Seriously: why was Sweet dressed as Captain Homer Jackson?
The jokes weren’t funny. The “humorous” graffiti daubed on the trio’s house wasn’t big or clever, and the anachronistic in-on-it nods to the audience — “It’s World War I you idiot” — were simply tedious.
Watch Horrible Histories instead. It’s much, much funnier.
The same night TVClaw watched the premiere of fellow Inbetweener Blake Harrison’s new show, Big Bad World.
It’s got a better cast and had a much more promising opener, but still hits some bum notes. (And not just the shock of seeing Caroline Quentin playing the mother of a bona fide grown up. Gary’s off making babies with the hot chick on Doc Martin, but Dorothy’s mother to a 35-year-0ld. Go figure.)

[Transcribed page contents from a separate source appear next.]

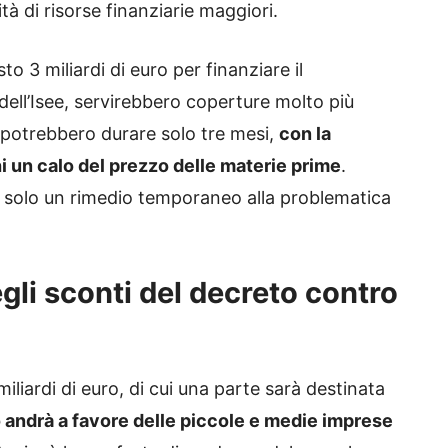
 di risorse finanziarie maggiori.
 3 miliardi di euro per finanziare il
ell’Isee, servirebbero coperture molto più
 potrebbero durare solo tre mesi,
con la
hi un calo del prezzo delle materie prime
.
 solo un rimedio temporaneo alla problematica
gli sconti del decreto contro
miliardi di euro, di cui una parte sarà destinata
do andrà a favore delle piccole e medie imprese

Lots of TV shows — most famously Seinfeld — got off to clunky starts and low ratings, but gradually found their rhythm and voice. It all got us thinking: would Chickens and Big Bad World have benefited from being filmed in front of live studio audiences?
Lack of pace and poor timing from the actors is often minimised by hearing someone in the audience just getting the joke or groaning at how bad it is. Can you imagine The Young Ones or Black Adder without people cracking up in the background?
More importantly, if you’re performing crap jokes badly, in front of people who aren’t laughing, you know you have a problem to fix before the show airs.
The knowing, to-camera smiles and tics done so brilliantly in The Office don’t work for every show, so let’s stop pretending they do and bring back the audience.
It’s got to be cheaper than unleashing Bird et al. on the Cranford set and hoping for the best.